* **PROBLEM TO WORK ON**: Retype the listing below word for word, and please leave the pictures out of your copy.

Extracted listing
====

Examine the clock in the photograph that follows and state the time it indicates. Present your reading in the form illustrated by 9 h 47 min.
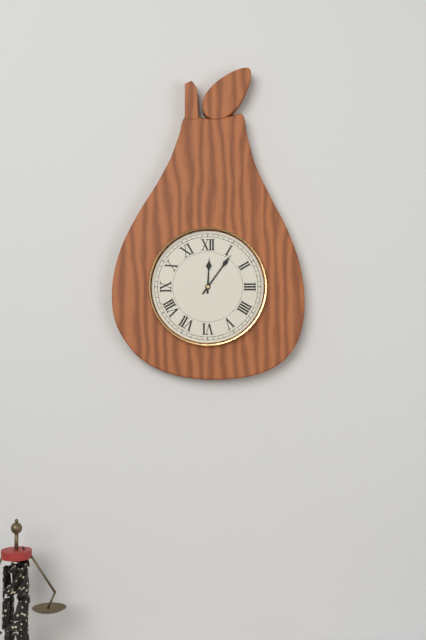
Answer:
12 h 06 min
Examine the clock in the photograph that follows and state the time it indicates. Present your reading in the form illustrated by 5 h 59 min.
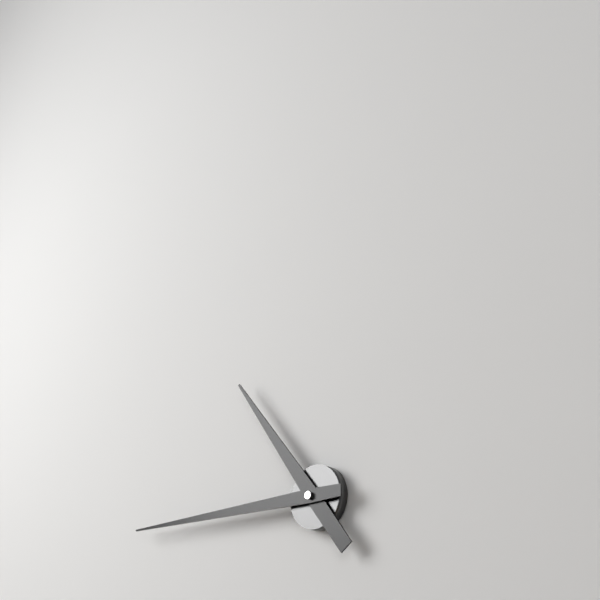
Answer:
10 h 45 min
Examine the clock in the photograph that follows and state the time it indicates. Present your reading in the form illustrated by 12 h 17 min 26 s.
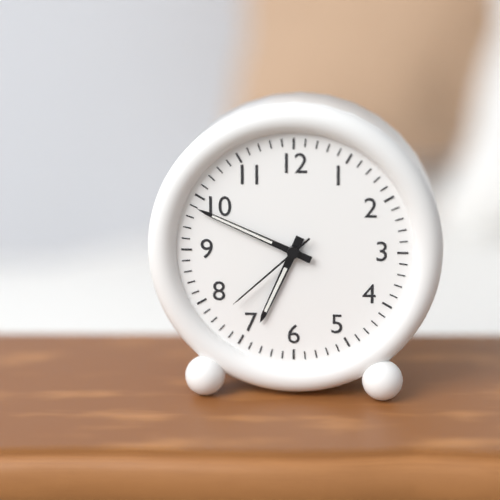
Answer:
6 h 49 min 38 s
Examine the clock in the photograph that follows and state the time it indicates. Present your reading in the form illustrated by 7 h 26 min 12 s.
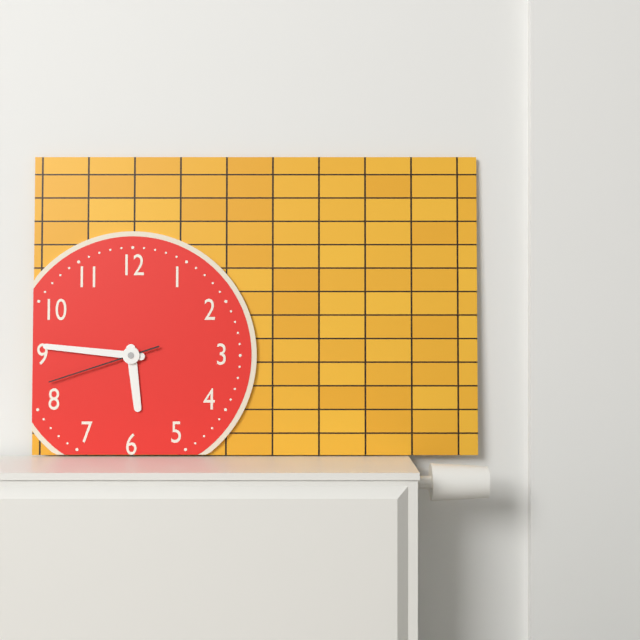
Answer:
5 h 46 min 42 s
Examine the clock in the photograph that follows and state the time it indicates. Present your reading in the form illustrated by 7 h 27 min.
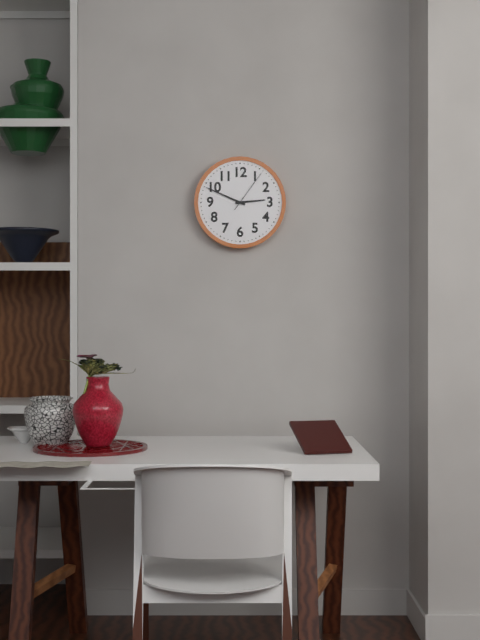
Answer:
2 h 49 min
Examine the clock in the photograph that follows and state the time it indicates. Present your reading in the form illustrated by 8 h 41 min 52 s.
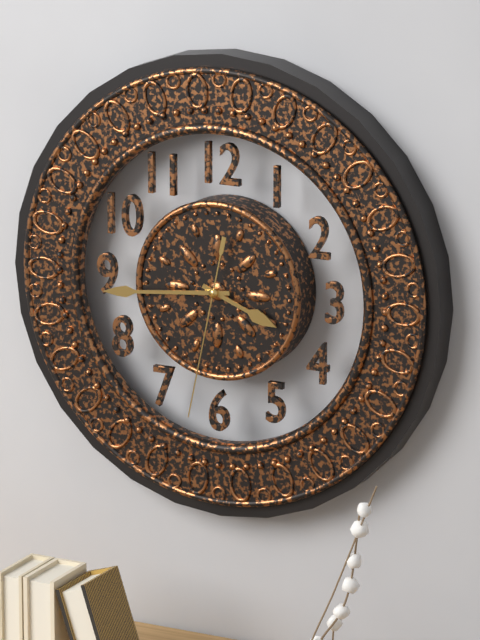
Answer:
3 h 44 min 32 s
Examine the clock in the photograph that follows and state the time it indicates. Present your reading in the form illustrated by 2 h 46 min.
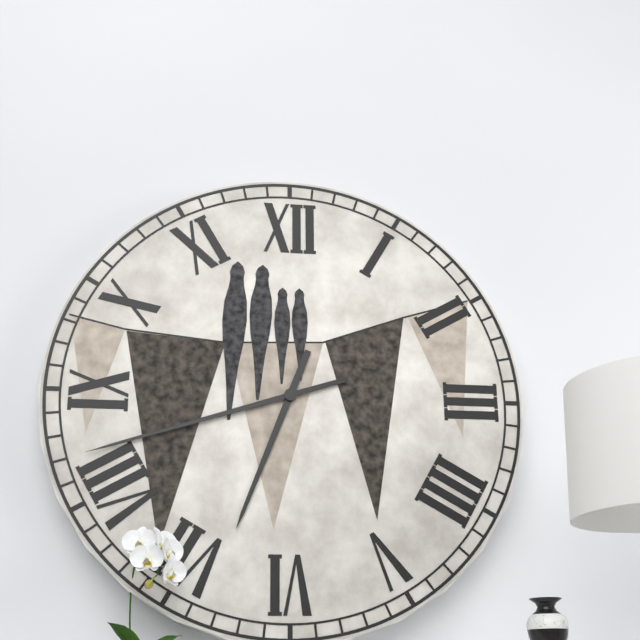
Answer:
6 h 42 min
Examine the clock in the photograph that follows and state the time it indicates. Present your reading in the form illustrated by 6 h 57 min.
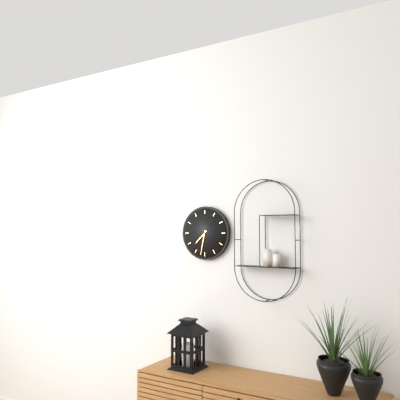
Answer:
7 h 32 min
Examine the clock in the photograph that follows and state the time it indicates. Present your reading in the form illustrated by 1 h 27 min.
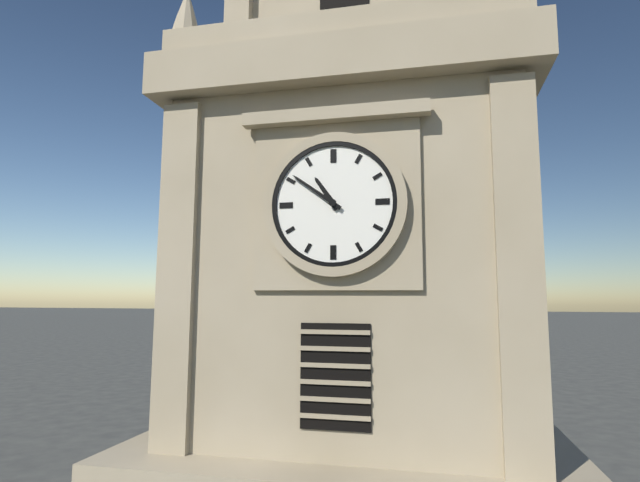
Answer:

====

* **EXERCISE ANSWER**:
Examine the clock in the photograph that follows and state the time it indicates. Present your reading in the form illustrated by 9 h 47 min.
Answer:
12 h 06 min
Examine the clock in the photograph that follows and state the time it indicates. Present your reading in the form illustrated by 5 h 59 min.
Answer:
10 h 45 min
Examine the clock in the photograph that follows and state the time it indicates. Present your reading in the form illustrated by 12 h 17 min 26 s.
Answer:
6 h 49 min 38 s
Examine the clock in the photograph that follows and state the time it indicates. Present your reading in the form illustrated by 7 h 26 min 12 s.
Answer:
5 h 46 min 42 s
Examine the clock in the photograph that follows and state the time it indicates. Present your reading in the form illustrated by 7 h 27 min.
Answer:
2 h 49 min
Examine the clock in the photograph that follows and state the time it indicates. Present your reading in the form illustrated by 8 h 41 min 52 s.
Answer:
3 h 44 min 32 s
Examine the clock in the photograph that follows and state the time it indicates. Present your reading in the form illustrated by 2 h 46 min.
Answer:
6 h 42 min
Examine the clock in the photograph that follows and state the time it indicates. Present your reading in the form illustrated by 6 h 57 min.
Answer:
7 h 32 min
Examine the clock in the photograph that follows and state the time it indicates. Present your reading in the form illustrated by 1 h 27 min.
Answer:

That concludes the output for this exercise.